The Rethinking Man’s Candidate
Meet Jon Huntsman
Jul 18, 2011, Vol. 16, No. 41 • By ANDREW FERGUSON
If the announcement speech had a notable theme, it was that Huntsman would run a campaign based on civility. “We will conduct this campaign on the high road,” he said, drawing a stark contrast with those candidates who publicly vow to conduct their campaigns on the low road. With its own advertised civility at its core, Huntsman’s campaign will thus be a campaign about itself, in the Obamian fashion.
It’s not an exciting theme, but Huntsman is not an exciting candidate, by both nature and design. Consultants like Davis have tried hard to add drama and color to his—forgive the term—narrative, in an act of myth-building. Unfortunately for them and him, he is not a man who has lived a dramatic life. He grew up the son of a wealthy businessman and his homemaker wife in the suburbs of Salt Lake City. He married early and once. He went to the Wharton school. He’s a Mormon. He made his millions working in the company his father built.
But reporters writing Huntsman profiles now know to include a handful of details that his campaign hopes will prove diverting. This isn’t just any Mormon! He rides Harleys and likes to eat at greasy spoon restaurants. He attends motocross events and listens to the Foo Fighters with sincere enthusiasm. He dropped out of high school, though he quickly earned his GED, and played keyboards in a rock band that specialized in playing REO Speedwagon songs (some colorful facts you’d think the handlers would want to keep quiet). He became fluent in Mandarin Chinese after spending two years on a Mormon mission in Taiwan as a young man. Before college he worked as a dishwasher and a busboy at Marie Callender’s, where he met his wife Mary Kaye. Two of the Huntsmans’ seven children are adopted, one from China and one from India.
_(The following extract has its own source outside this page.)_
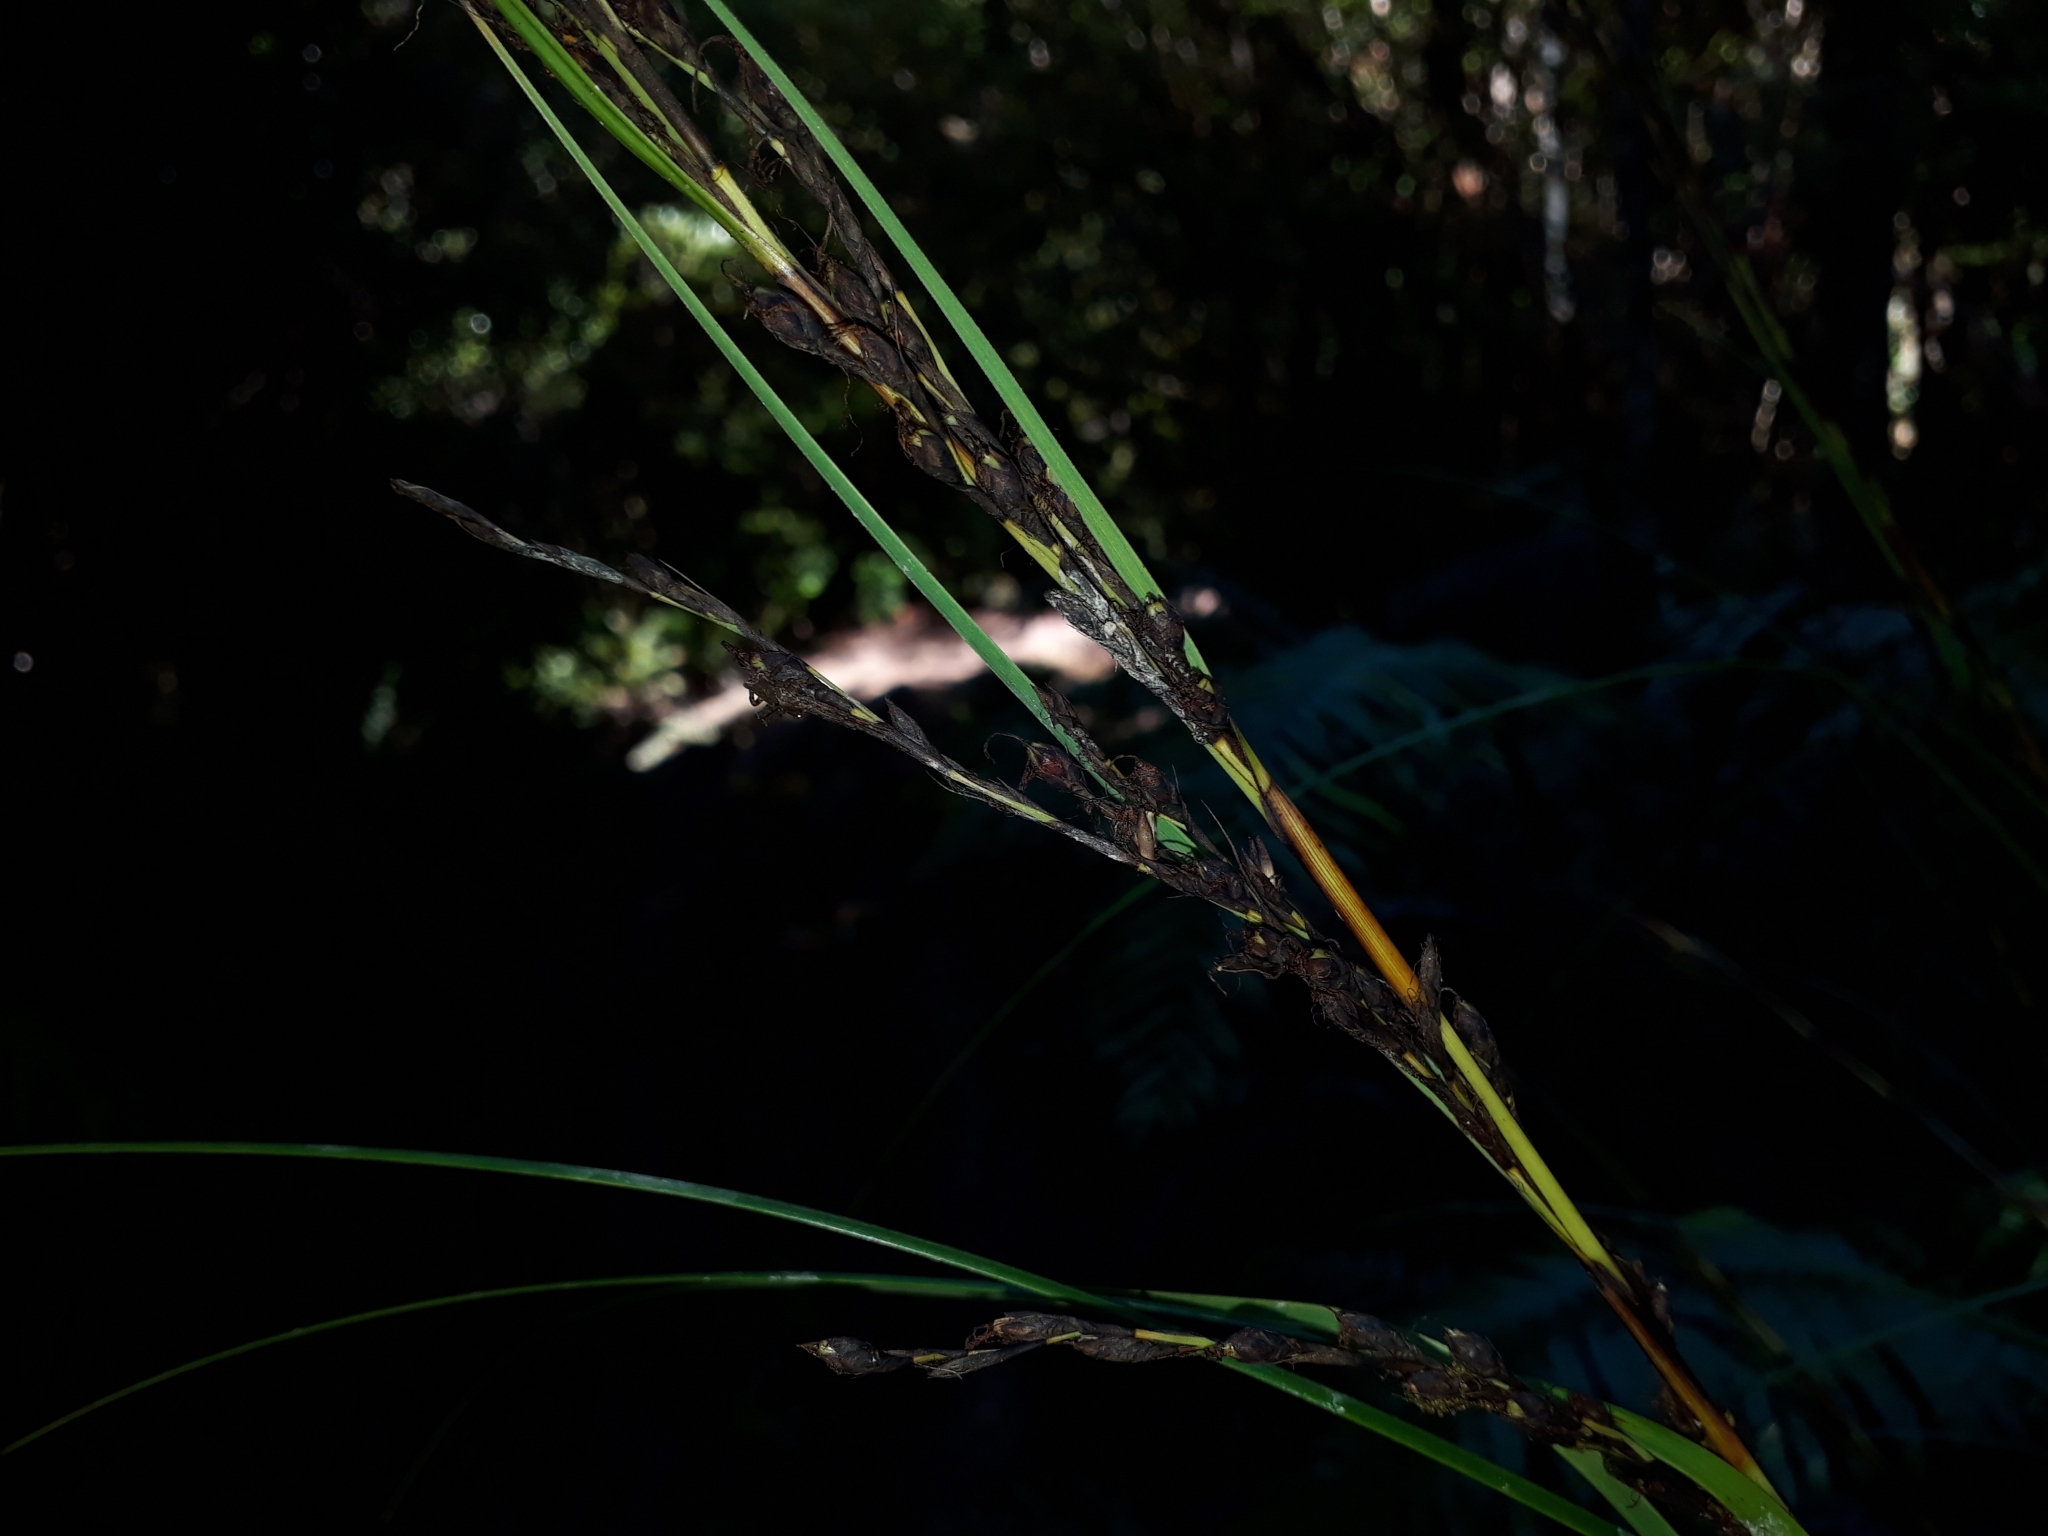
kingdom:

Each of these bits of color has been duly noted in the press stories that have launched his campaign. The political tip sheet Politico even published an article called “Jon Huntsman, the Rock ’n’ Roll Years,” though a more accurate headline would probably say “the Rock ’n’ Roll Months.” Thanks to the careful mythmaking of Davis and others, you are much more likely to read that Huntsman worked as a fast-food drudge (worldly experience) than that he made Eagle Scout (typical Mormon). Anyone who still holds to the notion of a cynical press corps will have to dodge the puffers political reporters have lobbed at Huntsman in the months leading up to his announcement.
“He just might be the most formidable standard-bearer the Republicans could field against Obama,” said New York magazine, without evidence. “The GOP’s Cool Uncle,” said the Atlantic (Harley, rock band). “Cerebral, cautious, civil, and, yes, cool,” said Newsweek (Harley, good looks). “Cool-and-cerebral,” said Time. If he had a deficiency, according to press reports, it’s that he’s too good for his own good. “Is there room for such civility on the national stage?” Time wondered.
This last point helps show why the mainstream press has found Huntsman so attractive. He’s a throwback to a golden era—that moment when the world was young, in late 2008 and early 2009. Obama had been elected and the Republican party had been repudiated. The consensus among the press was that the debacle of 2008 would require a great rethinking on the part of Republicans, and many Republicans agreed. So dire was the party’s condition that many Republican chin-pullers resorted to hyphens, calling themselves “progressive-conservatives” or “reform-minded Republicans,” anything but plain conservative Republican. Having just been reelected in Utah with a 58-point margin of victory even as other Republicans fell all around him, Huntsman was squarely with the rethinkers. It was back to the old drawing board, Huntsman said at the time. He called for “a broad discussion about the future of the party.” Huntsman is the rethinking man’s candidate.
“It’s like the world began in November,” he said in early 2009. “The old ethos world view—all that’s been decimated.”